■ What the exercise asks
Nothing in the data may be changed; retype all of it.
Top of Record set
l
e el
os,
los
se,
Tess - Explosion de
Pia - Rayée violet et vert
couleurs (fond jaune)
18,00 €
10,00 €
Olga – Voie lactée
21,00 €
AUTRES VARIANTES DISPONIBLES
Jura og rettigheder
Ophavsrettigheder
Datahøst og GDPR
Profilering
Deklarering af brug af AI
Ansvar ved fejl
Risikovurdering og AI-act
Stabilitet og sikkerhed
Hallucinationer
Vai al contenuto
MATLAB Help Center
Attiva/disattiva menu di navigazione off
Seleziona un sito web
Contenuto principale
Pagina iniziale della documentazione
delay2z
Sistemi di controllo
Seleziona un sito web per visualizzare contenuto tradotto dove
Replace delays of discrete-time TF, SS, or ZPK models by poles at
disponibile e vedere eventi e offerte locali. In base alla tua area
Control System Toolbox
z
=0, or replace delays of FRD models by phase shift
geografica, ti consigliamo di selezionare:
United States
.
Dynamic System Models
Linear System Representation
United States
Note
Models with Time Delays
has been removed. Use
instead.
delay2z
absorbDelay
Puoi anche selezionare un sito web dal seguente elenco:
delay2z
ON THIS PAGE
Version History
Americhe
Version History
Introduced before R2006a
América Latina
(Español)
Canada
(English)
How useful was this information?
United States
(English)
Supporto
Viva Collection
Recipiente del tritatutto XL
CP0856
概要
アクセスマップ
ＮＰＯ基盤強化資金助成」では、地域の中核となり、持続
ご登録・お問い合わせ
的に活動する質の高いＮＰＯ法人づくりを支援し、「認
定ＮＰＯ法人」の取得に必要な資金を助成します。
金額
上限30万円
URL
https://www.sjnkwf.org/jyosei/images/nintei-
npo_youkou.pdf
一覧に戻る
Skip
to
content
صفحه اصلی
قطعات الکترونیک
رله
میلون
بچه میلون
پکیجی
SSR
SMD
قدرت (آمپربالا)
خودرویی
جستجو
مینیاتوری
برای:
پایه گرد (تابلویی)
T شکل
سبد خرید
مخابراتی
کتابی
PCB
Bottom of Record set
■ Result of the exercise
l
e el
os,
los
se,
Tess - Explosion de
Pia - Rayée violet et vert
couleurs (fond jaune)
18,00 €
10,00 €
Olga – Voie lactée
21,00 €
AUTRES VARIANTES DISPONIBLES
Jura og rettigheder
Ophavsrettigheder
Datahøst og GDPR
Profilering
Deklarering af brug af AI
Ansvar ved fejl
Risikovurdering og AI-act
Stabilitet og sikkerhed
Hallucinationer
Vai al contenuto
MATLAB Help Center
Attiva/disattiva menu di navigazione off
Seleziona un sito web
Contenuto principale
Pagina iniziale della documentazione
delay2z
Sistemi di controllo
Seleziona un sito web per visualizzare contenuto tradotto dove
Replace delays of discrete-time TF, SS, or ZPK models by poles at
disponibile e vedere eventi e offerte locali. In base alla tua area
Control System Toolbox
z
=0, or replace delays of FRD models by phase shift
geografica, ti consigliamo di selezionare:
United States
.
Dynamic System Models
Linear System Representation
United States
Note
Models with Time Delays
has been removed. Use
instead.
delay2z
absorbDelay
Puoi anche selezionare un sito web dal seguente elenco:
delay2z
ON THIS PAGE
Version History
Americhe
Version History
Introduced before R2006a
América Latina
(Español)
Canada
(English)
How useful was this information?
United States
(English)
Supporto
Viva Collection
Recipiente del tritatutto XL
CP0856
概要
アクセスマップ
ＮＰＯ基盤強化資金助成」では、地域の中核となり、持続
ご登録・お問い合わせ
的に活動する質の高いＮＰＯ法人づくりを支援し、「認
定ＮＰＯ法人」の取得に必要な資金を助成します。
金額
上限30万円
URL
https://www.sjnkwf.org/jyosei/images/nintei-
npo_youkou.pdf
一覧に戻る
Skip
to
content
صفحه اصلی
قطعات الکترونیک
رله
میلون
بچه میلون
پکیجی
SSR
SMD
قدرت (آمپربالا)
خودرویی
جستجو
مینیاتوری
برای:
پایه گرد (تابلویی)
T شکل
سبد خرید
مخابراتی
کتابی
PCB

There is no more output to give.